Pelatihan bertajuk “Pengadaan untuk Peningkatan Sumber Daya Manusia (SDM) di Wisata Pakuhaji” ini diselenggarakan pada Jumat, 15 Agustus 2025. Kegiatan tersebut menghadirkan materi mengenai konsep dasar pengendalian persediaan serta penggunaan spreadsheet untuk otomasi perhitungan kebutuhan pengadaan.
Tim PkM UPI ini diketuai oleh Pebi Yuda Pratama, S.Si., MAB, bersama anggota tim dosen dan mahasiswa yang turut mendukung pelaksanaan kegiatan.
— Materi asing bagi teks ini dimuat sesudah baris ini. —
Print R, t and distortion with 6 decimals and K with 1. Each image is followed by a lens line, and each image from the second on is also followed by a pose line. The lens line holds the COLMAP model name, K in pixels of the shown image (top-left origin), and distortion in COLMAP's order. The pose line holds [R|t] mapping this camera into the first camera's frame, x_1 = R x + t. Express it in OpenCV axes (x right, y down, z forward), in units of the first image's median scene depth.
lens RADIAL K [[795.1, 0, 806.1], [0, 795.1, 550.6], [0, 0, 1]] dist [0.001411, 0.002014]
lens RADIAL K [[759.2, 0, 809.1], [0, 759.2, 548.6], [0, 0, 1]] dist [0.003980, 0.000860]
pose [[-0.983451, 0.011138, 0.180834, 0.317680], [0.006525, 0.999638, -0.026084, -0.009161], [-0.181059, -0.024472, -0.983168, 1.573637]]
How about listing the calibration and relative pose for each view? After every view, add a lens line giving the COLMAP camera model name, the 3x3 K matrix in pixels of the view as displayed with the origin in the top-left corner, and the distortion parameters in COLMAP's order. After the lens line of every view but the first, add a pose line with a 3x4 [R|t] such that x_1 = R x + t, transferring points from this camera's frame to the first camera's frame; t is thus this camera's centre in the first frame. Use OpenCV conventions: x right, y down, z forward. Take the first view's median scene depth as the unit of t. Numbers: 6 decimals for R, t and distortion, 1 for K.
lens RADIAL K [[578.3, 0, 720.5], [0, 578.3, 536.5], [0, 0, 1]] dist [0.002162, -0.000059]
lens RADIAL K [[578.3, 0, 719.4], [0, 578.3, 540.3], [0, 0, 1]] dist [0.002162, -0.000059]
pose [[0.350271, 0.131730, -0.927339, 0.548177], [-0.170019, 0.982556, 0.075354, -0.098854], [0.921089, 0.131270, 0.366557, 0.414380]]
Kehadiran mereka menjadi bentuk nyata kontribusi perguruan tinggi dalam membangun kapasitas SDM dan mendukung pengelolaan usaha wisata di daerah.
Yusuf Budiman, Manager Operasional Wisata Pakuhaji, menyampaikan bahwa pelatihan ini membawa dampak nyata bagi pengelolaan operasional. “Kami kini dapat menyusun dan mengelola data kebutuhan barang dengan lebih sistematis dan efisien. Spreadsheet yang kami pelajari sangat membantu untuk menghitung estimasi kebutuhan dan pengadaan barang secara otomatis,” ungkapnya.
Selain meningkatkan keterampilan teknis staf, kegiatan ini juga memperkuat kesadaran terhadap pentingnya manajemen sumber daya yang bertanggung jawab. Hal tersebut selaras dengan prinsip SDGs 12: Konsumsi dan Produksi yang Bertanggung Jawab, serta berkontribusi pada pencapaian SDGs 8: Pekerjaan Layak dan Pertumbuhan Ekonomi melalui peningkatan efisiensi dan profesionalisme sektor pariwisata lokal. Wisata Pakuhaji berkomitmen untuk terus mengembangkan serta mengimplementasikan ilmu yang diperoleh dari pelatihan tersebut. Manajemen menegaskan, langkah ini merupakan wujud dukungan terhadap SDGs 4: Pendidikan Berkualitas, melalui transfer pengetahuan dari dunia akademik ke masyarakat, serta memperkuat kemitraan antara perguruan tinggi dan pelaku usaha lokal.
Kegiatan PkM ini menjadi salah satu bukti nyata kontribusi perguruan tinggi dalam mendukung peningkatan kualitas SDM dan tata kelola usaha wisata di daerah.